Look through the entries below and return all lines including the word "oder".

START RECORDED DATA

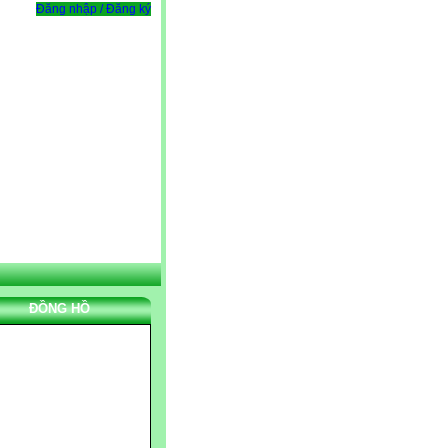
Đăng nhập / Đăng ký
ĐỒNG HỒ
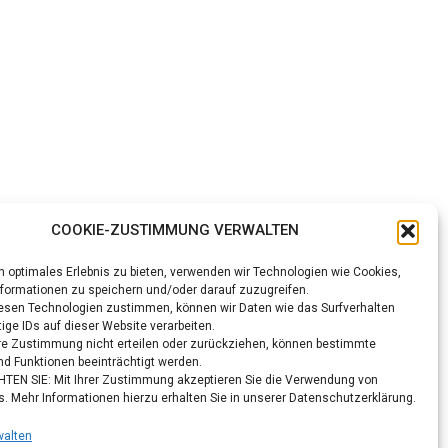
COOKIE-ZUSTIMMUNG VERWALTEN
n optimales Erlebnis zu bieten, verwenden wir Technologien wie Cookies,
formationen zu speichern und/oder darauf zuzugreifen.
esen Technologien zustimmen, können wir Daten wie das Surfverhalten
ige IDs auf dieser Website verarbeiten.
re Zustimmung nicht erteilen oder zurückziehen, können bestimmte
d Funktionen beeinträchtigt werden.
TEN SIE: Mit Ihrer Zustimmung akzeptieren Sie die Verwendung von
s. Mehr Informationen hierzu erhalten Sie in unserer Datenschutzerklärung.
walten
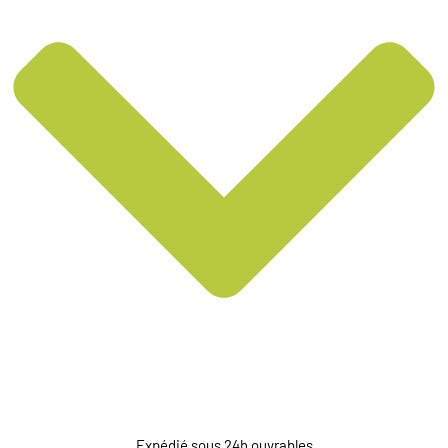
Expédié sous 24h ouvrables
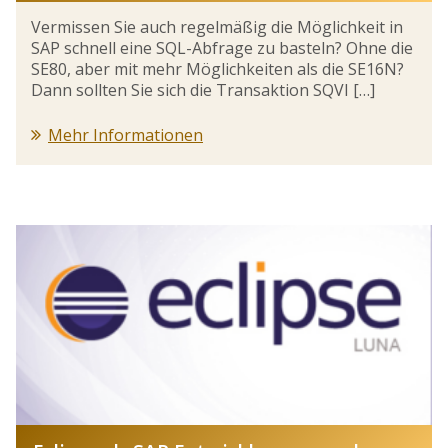
Vermissen Sie auch regelmäßig die Möglichkeit in
SAP schnell eine SQL-Abfrage zu basteln? Ohne die
SE80, aber mit mehr Möglichkeiten als die SE16N?
Dann sollten Sie sich die Transaktion SQVI […]
Mehr Informationen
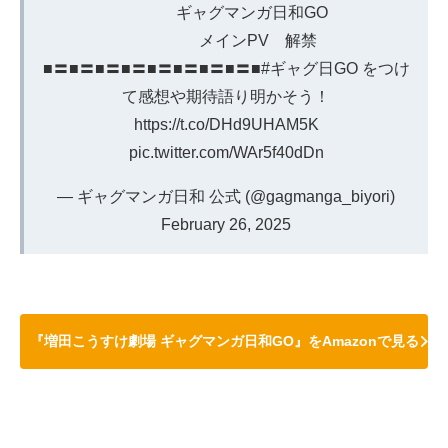
ギャグマンガ日和GO
メインPV 解禁
■〓■〓■〓■〓■〓■〓■〓■〓■
#ギャグ日GO
をつけ
て感想や期待語り明かそう！
https://t.co/DHd9UHAM5K
pic.twitter.com/WAr5f40dDn
— ギャグマンガ日和 公式 (@gagmanga_biyori)
February 26, 2025
『増田こうすけ劇場 ギャグマンガ日和GO』をAmazonで見る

END RECORDED DATA

ANSWER FOR THE TASK>
formationen zu speichern und/oder darauf zuzugreifen.
re Zustimmung nicht erteilen oder zurückziehen, können bestimmte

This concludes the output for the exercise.